Data Evaluation Framework

Data quality can be assessed in many ways and it is important to structure assessments to ensure all important areas are covered. Below we present a structure based on testing progressively deeper correlations within the data. As successive tests are carried out, you gain more confidence that the generated data has captured the features of the raw data.

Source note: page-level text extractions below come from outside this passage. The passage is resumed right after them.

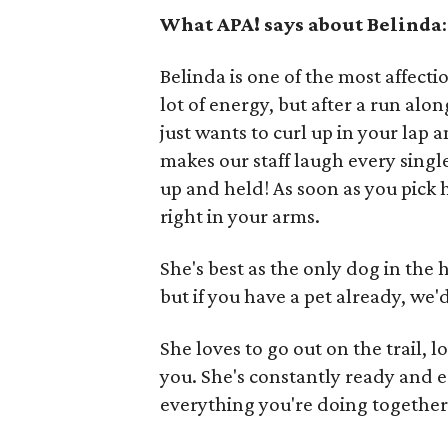
What APA! says about Belinda
:
Belinda is one of the most affect
lot of energy, but after a run alo
just wants to curl up in your lap
makes our staff laugh every singl
up and held! As soon as you pick h
right in your arms.
She's best as the only dog in the
but if you have a pet already, we
She loves to go out on the trail, 
you. She's constantly ready and e
everything you're doing together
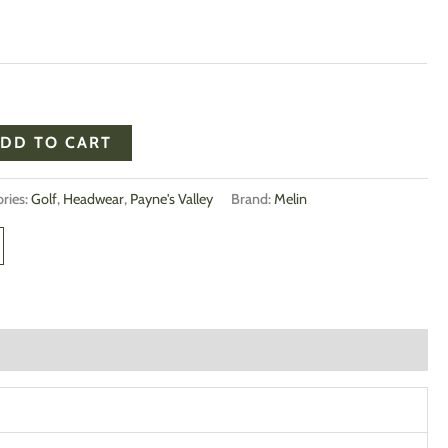
DD TO CART
ries:
Golf
,
Headwear
,
Payne's Valley
Brand:
Melin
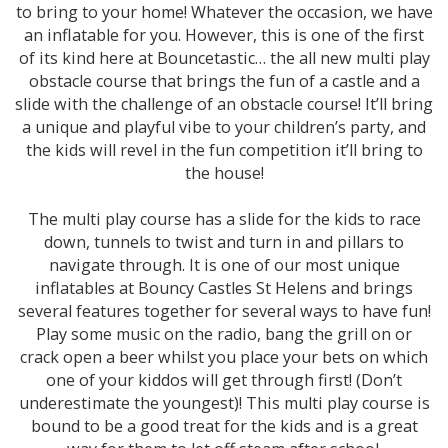
to bring to your home! Whatever the occasion, we have
an inflatable for you. However, this is one of the first
of its kind here at Bouncetastic… the all new multi play
obstacle course that brings the fun of a castle and a
slide with the challenge of an obstacle course! It’ll bring
a unique and playful vibe to your children’s party, and
the kids will revel in the fun competition it’ll bring to
the house!
The multi play course has a slide for the kids to race
down, tunnels to twist and turn in and pillars to
navigate through. It is one of our most unique
inflatables at Bouncy Castles St Helens and brings
several features together for several ways to have fun!
Play some music on the radio, bang the grill on or
crack open a beer whilst you place your bets on which
one of your kiddos will get through first! (Don’t
underestimate the youngest)! This multi play course is
bound to be a good treat for the kids and is a great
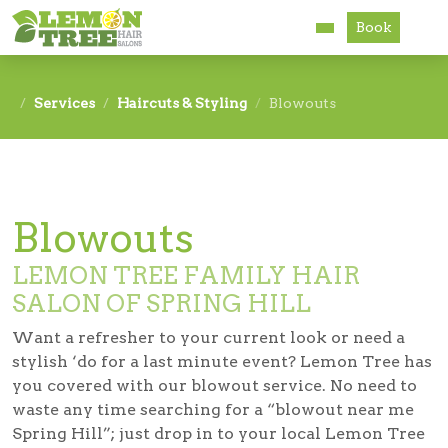
Book
Services
Services
Haircuts & Styling
Blowouts
About
Careers
Blowouts
Accessibility
LEMON TREE FAMILY HAIR
SALON OF SPRING HILL
Want a refresher to your current look or need a
stylish ‘do for a last minute event? Lemon Tree has
you covered with our blowout service. No need to
waste any time searching for a “blowout near me
Spring Hill”; just drop in to your local Lemon Tree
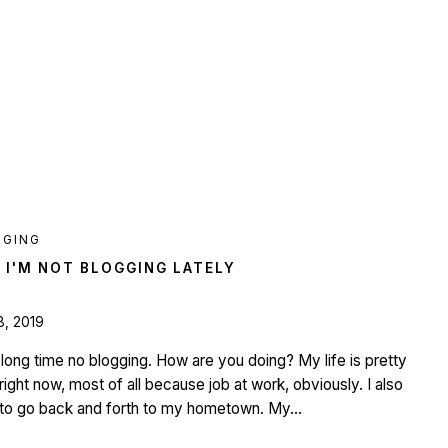
GGING
 I'M NOT BLOGGING LATELY
8, 2019
l, long time no blogging. How are you doing? My life is pretty
right now, most of all because job at work, obviously. I also
to go back and forth to my hometown. My...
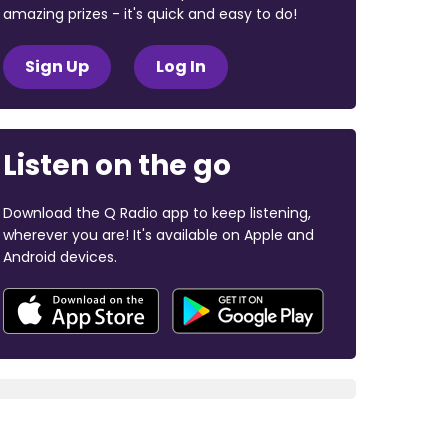
amazing prizes - it's quick and easy to do!
Sign Up
Log In
Listen on the go
Download the Q Radio app to keep listening,
wherever you are! It's available on Apple and
Android devices.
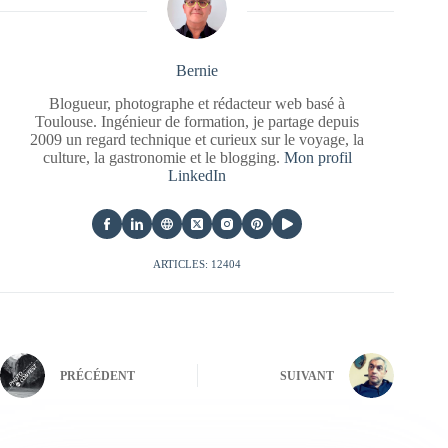
Bernie
Blogueur, photographe et rédacteur web basé à
Toulouse. Ingénieur de formation, je partage depuis
2009 un regard technique et curieux sur le voyage, la
culture, la gastronomie et le blogging.
Mon profil
LinkedIn
ARTICLES: 12404
PRÉCÉDENT
SUIVANT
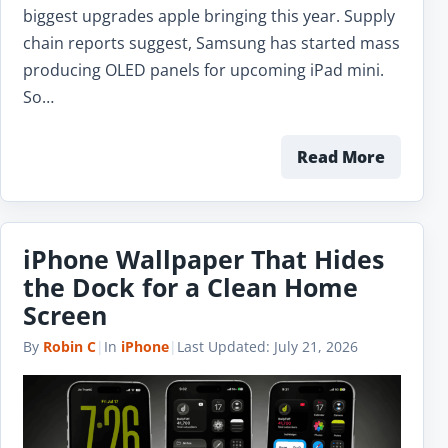
biggest upgrades apple bringing this year. Supply
chain reports suggest, Samsung has started mass
producing OLED panels for upcoming iPad mini.
So…
Read More
iPhone Wallpaper That Hides
the Dock for a Clean Home
Screen
By
Robin C
|
In
iPhone
|
Last Updated:
July 21, 2026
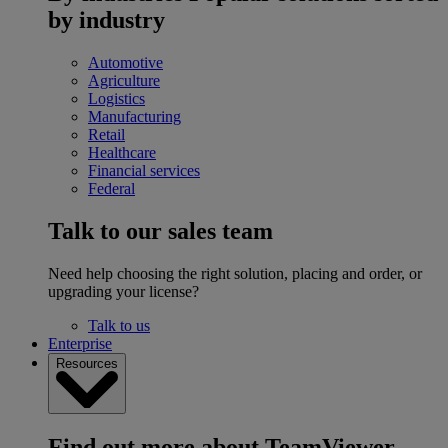
by industry
Automotive
Agriculture
Logistics
Manufacturing
Retail
Healthcare
Financial services
Federal
Talk to our sales team
Need help choosing the right solution, placing and order, or
upgrading your license?
Talk to us
Enterprise
Resources
Find out more about TeamViewer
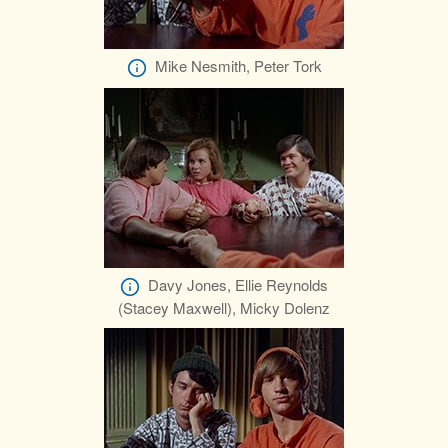
Mike Nesmith, Peter Tork
Davy Jones, Ellie Reynolds
(Stacey Maxwell), Micky Dolenz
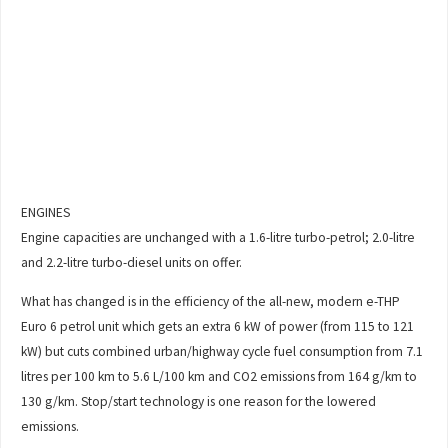
ENGINES
Engine capacities are unchanged with a 1.6-litre turbo-petrol; 2.0-litre
and 2.2-litre turbo-diesel units on offer.
What has changed is in the efficiency of the all-new, modern e-THP
Euro 6 petrol unit which gets an extra 6 kW of power (from 115 to 121
kW) but cuts combined urban/highway cycle fuel consumption from 7.1
litres per 100 km to 5.6 L/100 km and CO2 emissions from 164 g/km to
130 g/km. Stop/start technology is one reason for the lowered
emissions.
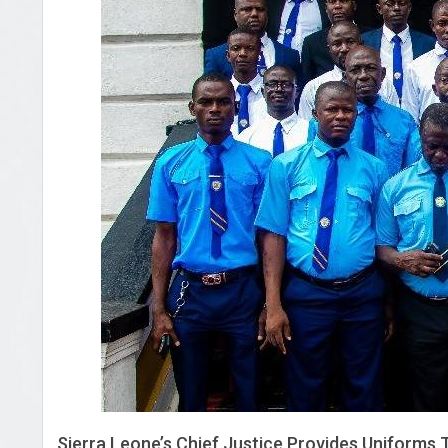
Sierra Leone’s Chief Justice Provides Uniforms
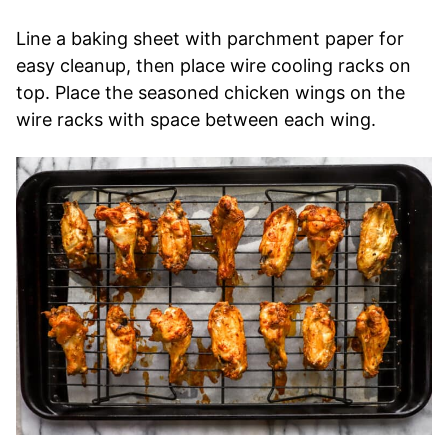
Line a baking sheet with parchment paper for
easy cleanup, then place wire cooling racks on
top. Place the seasoned chicken wings on the
wire racks with space between each wing.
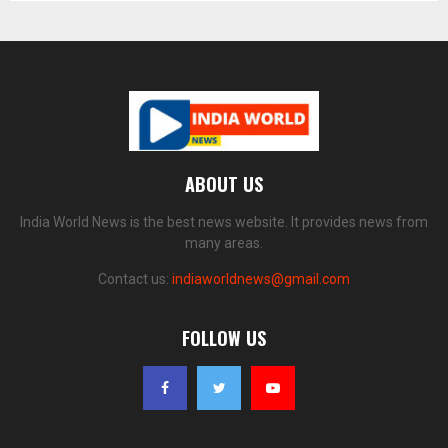
ABOUT US
India World News is the best news website. It provides news from
many areas.
Contact us:
indiaworldnews@gmail.com
FOLLOW US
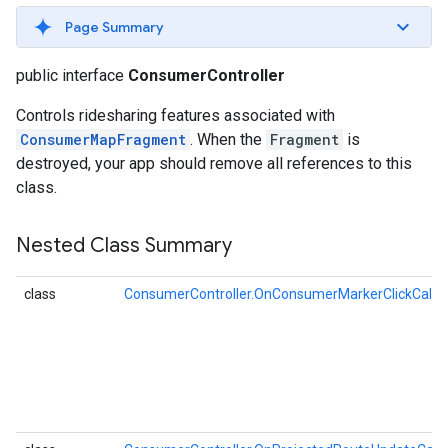
Page Summary
public interface
ConsumerController
Controls ridesharing features associated with
ConsumerMapFragment
. When the
Fragment
is
destroyed, your app should remove all references to this
class.
Nested Class Summary
class
ConsumerController.OnConsumerMarkerClickCallb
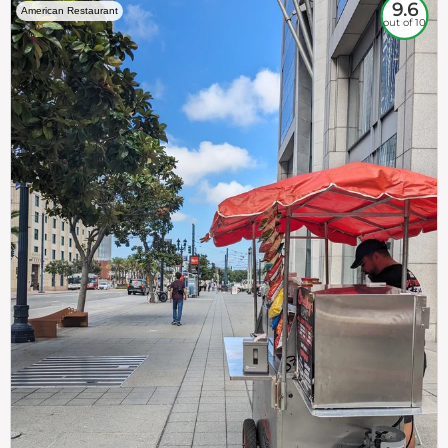
9.6
American Restaurant
out of 10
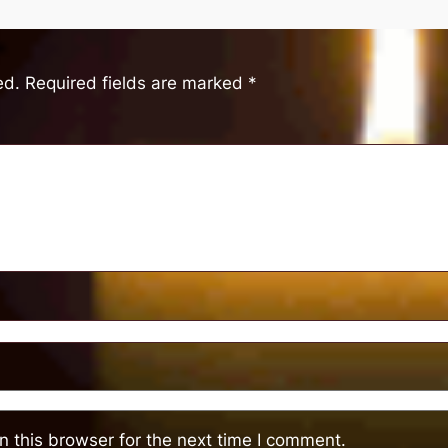
ed.
Required fields are marked
*
 this browser for the next time I comment.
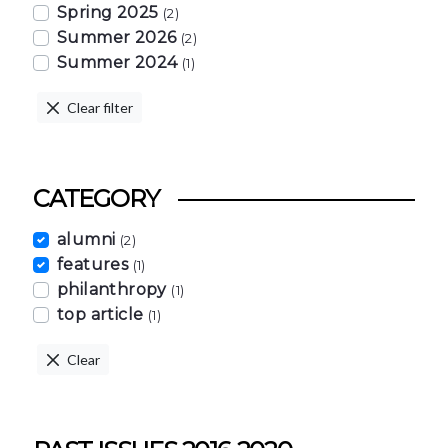
Spring 2025
(2)
Summer 2026
(2)
Summer 2024
(1)
Clear filter
CATEGORY
alumni
(2)
features
(1)
philanthropy
(1)
top article
(1)
Clear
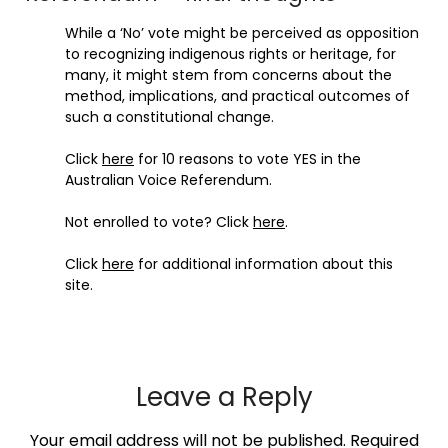
While a ‘No’ vote might be perceived as opposition
to recognizing indigenous rights or heritage, for
many, it might stem from concerns about the
method, implications, and practical outcomes of
such a constitutional change.
Click
here
for 10 reasons to vote YES in the
Australian Voice Referendum.
Not enrolled to vote? Click
here
.
Click
here
for additional information about this
site.
Leave a Reply
Your email address will not be published.
Required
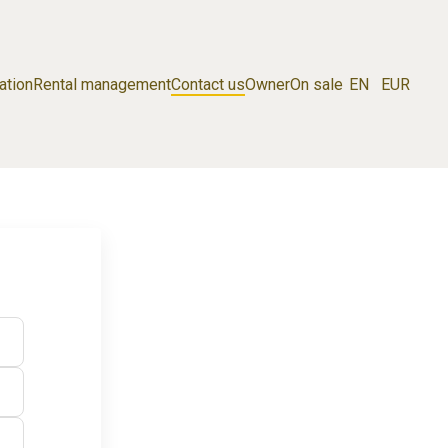
ation
Rental management
Contact us
Owner
On sale
EN
EUR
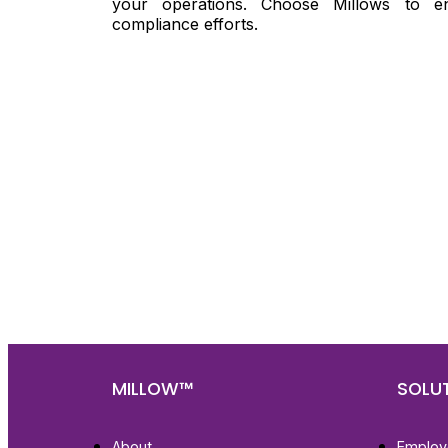
your operations. Choose Millows to e
compliance efforts.
Nee
Bef
Get fa
with d
deeper
MILLOW™
SOLU
About
Employ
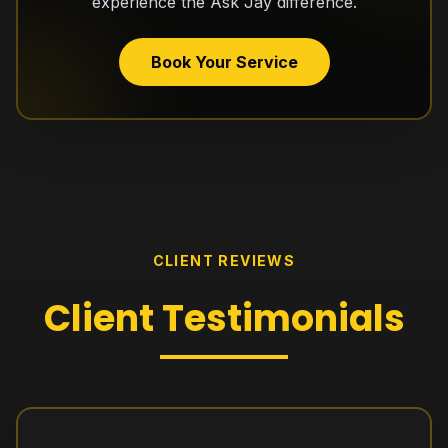
experience the Ask Jay difference.
Book Your Service
CLIENT REVIEWS
Client
Testimonials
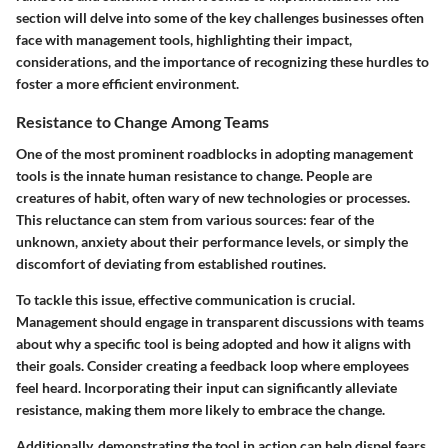
section will delve into some of the key challenges businesses often
face with management tools, highlighting their impact,
considerations, and the importance of recognizing these hurdles to
foster a more efficient environment.
Resistance to Change Among Teams
One of the most prominent roadblocks in adopting management
tools is the innate human resistance to change. People are
creatures of habit, often wary of new technologies or processes.
This reluctance can stem from various sources: fear of the
unknown, anxiety about their performance levels, or simply the
discomfort of deviating from established routines.
To tackle this issue, effective communication is crucial.
Management should engage in transparent discussions with teams
about why a specific tool is being adopted and how it aligns with
their goals. Consider creating a feedback loop where employees
feel heard. Incorporating their input can significantly alleviate
resistance, making them more likely to embrace the change.
Additionally, demonstrating the tool in action can help dispel fears.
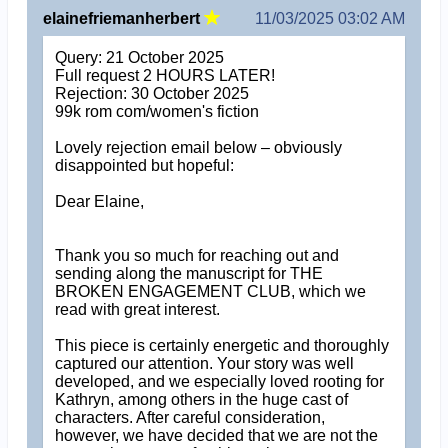
elainefriemanherbert
11/03/2025 03:02 AM
Query: 21 October 2025
Full request 2 HOURS LATER!
Rejection: 30 October 2025
99k rom com/women's fiction
Lovely rejection email below – obviously
disappointed but hopeful:
Dear Elaine,
Thank you so much for reaching out and
sending along the manuscript for THE
BROKEN ENGAGEMENT CLUB, which we
read with great interest.
This piece is certainly energetic and thoroughly
captured our attention. Your story was well
developed, and we especially loved rooting for
Kathryn, among others in the huge cast of
characters. After careful consideration,
however, we have decided that we are not the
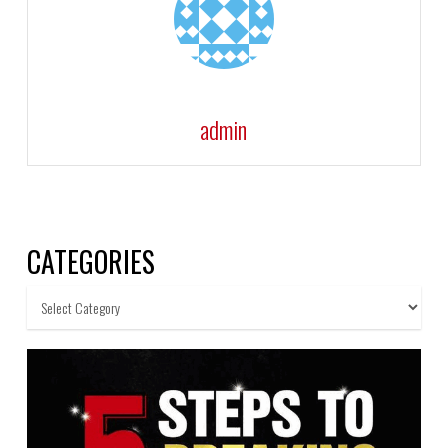
admin
CATEGORIES
Categories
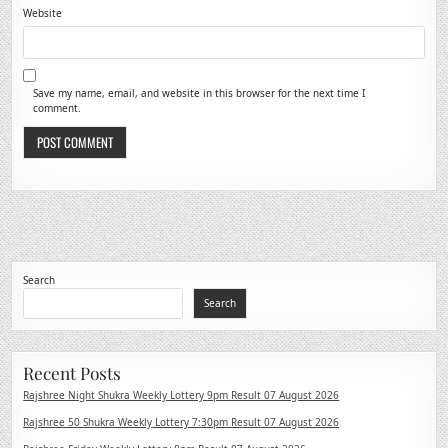
Website
Save my name, email, and website in this browser for the next time I
comment.
Search
Search
Recent Posts
Rajshree Night Shukra Weekly Lottery 9pm Result 07 August 2026
Rajshree 50 Shukra Weekly Lottery 7:30pm Result 07 August 2026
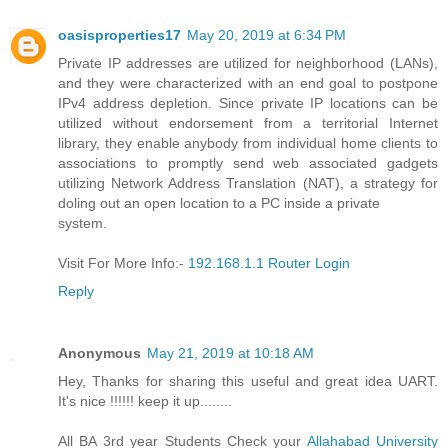
oasisproperties17
May 20, 2019 at 6:34 PM
Private IP addresses are utilized for neighborhood (LANs),
and they were characterized with an end goal to postpone
IPv4 address depletion. Since private IP locations can be
utilized without endorsement from a territorial Internet
library, they enable anybody from individual home clients to
associations to promptly send web associated gadgets
utilizing Network Address Translation (NAT), a strategy for
doling out an open location to a PC inside a private
system.
Visit For More Info:-
192.168.1.1 Router Login
Reply
Anonymous
May 21, 2019 at 10:18 AM
Hey, Thanks for sharing this useful and great idea UART.
It's nice !!!!!! keep it up........
All BA 3rd year Students Check your
Allahabad University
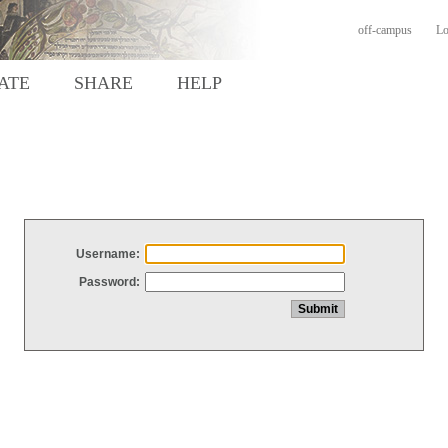
off-campus
Lo
ATE
SHARE
HELP
Username:
Password:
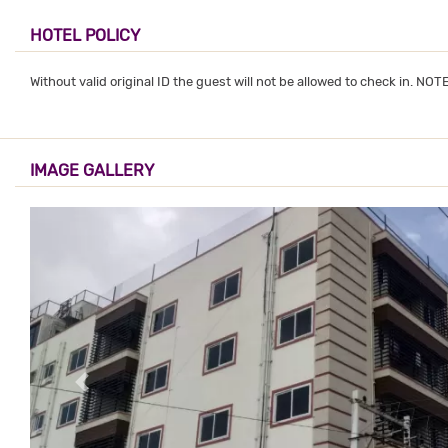
HOTEL POLICY
Without valid original ID the guest will not be allowed to check in. NO
IMAGE GALLERY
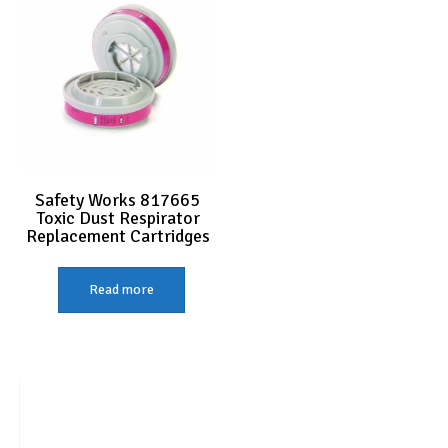
Safety Works 817665
Toxic Dust Respirator
Replacement Cartridges
Read more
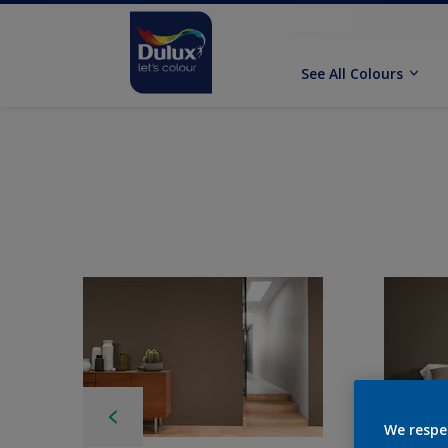
See All Colours
We respe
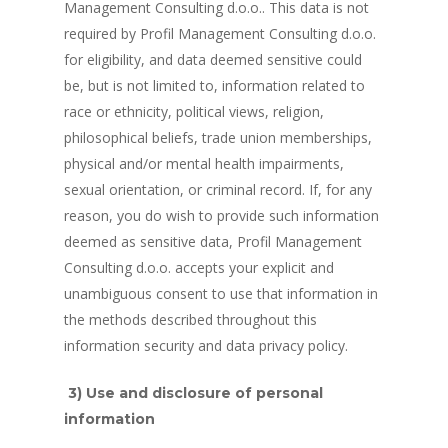
Management Consulting d.o.o.. This data is not
required by Profil Management Consulting d.o.o.
for eligibility, and data deemed sensitive could
be, but is not limited to, information related to
race or ethnicity, political views, religion,
philosophical beliefs, trade union memberships,
physical and/or mental health impairments,
sexual orientation, or criminal record. If, for any
reason, you do wish to provide such information
deemed as sensitive data, Profil Management
Consulting d.o.o. accepts your explicit and
unambiguous consent to use that information in
the methods described throughout this
information security and data privacy policy.
3) Use and disclosure of personal
information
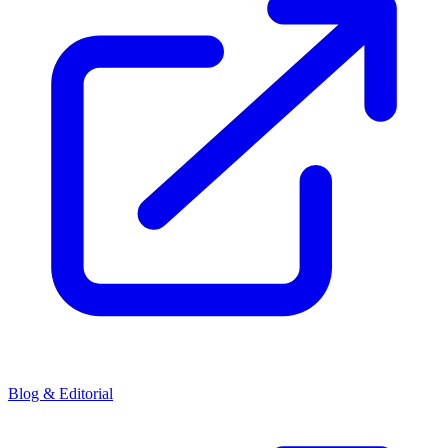
Blog & Editorial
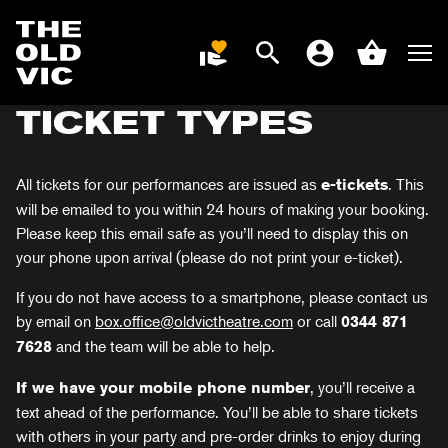
BOOKING TICKETS
Search
Men
DONATE
Account
Basket
Home
TICKET TYPES
page
All tickets for our performances are issued as
. This
e-tickets
will be emailed to you within 24 hours of making your booking.
Please keep this email safe as you’ll need to display this on
your phone upon arrival (please do not print your e-ticket).
If you do not have access to a smartphone, please contact us
by email on
box.office@oldvictheatre.com
or call
0344 871
and the team will be able to help.
7628
, you’ll receive a
If we have your mobile phone number
text ahead of the performance. You’ll be able to share tickets
with others in your party and pre-order drinks to enjoy during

Successively deeper correlations

Column-wise distributions are preserved
Pairwise correlations between columns are preserved
Deeper underlying trends in the data are preserved
ML models trained on the both datasets give the same results
Biases are detected and presented
Privacy is maintained in the synthesized dataset

Data quality metrics

Table 1. Evaluation metrics
To Test	Use:	Included in SDK:
Column-wise distributions are preserved	Earth-Moving distance and Kolmogorov-Smirnov distances within 5% or raw data	Yes - with histogram visualization. See Univariate Metrics.
Pairwise correlations between columns are preserved	Cramér’s V, Kendall-Tau, and McFadden’s pseudo-R2 (i.e. categorical logistic regression) within 5% of raw data	Yes - with comparison matrix visualization. See Interaction Metrics and Comparing Joint Distributions.
Deeper underlying trends in the data are preserved/ML models trained on the both datasets give the same results	ML models trained on raw and synthesized data performance to be within 5% of raw data in terms of accuracy, precision, ROC/AUC, lift, F1 score, confusion matrices, etc.	Yes - see Predictive Modelling Score
Biases are detected and presented	The above distances with proportions measured between the categories within columns, presented clearly so humans can detect the bias	Yes - included in FairLens which Synthesized released open source.
Privacy is maintained in the synthesized dataset	t-closeness vs k-distance comparison with accepted privacy-utility threshold (e.g. no data with t-closeness > 0.3 and k-distance < 0.05). Run attribute inference attacks on generated data.	Yes - with visualization including highlighted linkage attack area, and pre-built attribute inference attack function. See Attribute Inference ML.